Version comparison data
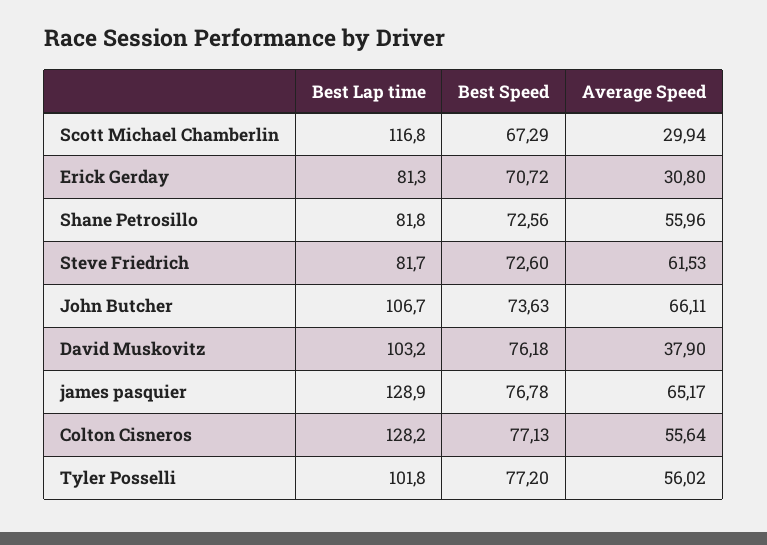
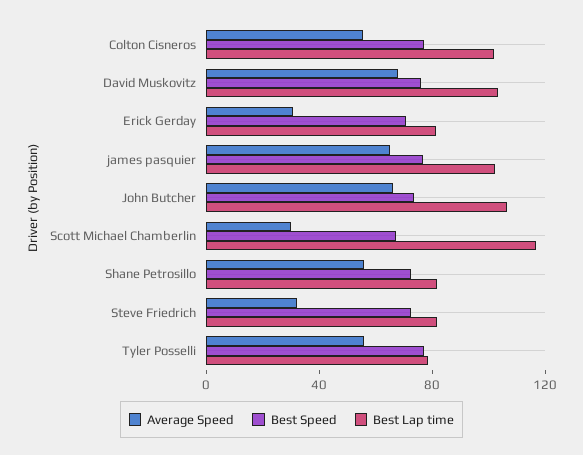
Average Speed, Steve Friedrich: 61.53 -> 30
Average Speed, David Muskovitz: 37.9 -> 70
Best Lap time, james pasquier: 128.9 -> 100
Best Lap time, Colton Cisneros: 128.2 -> 100
Best Lap time, Tyler Posselli: 101.8 -> 80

Job item:
Your reply should consist of one number: how many lines in the entries contain the string "Speed".

Written response:
2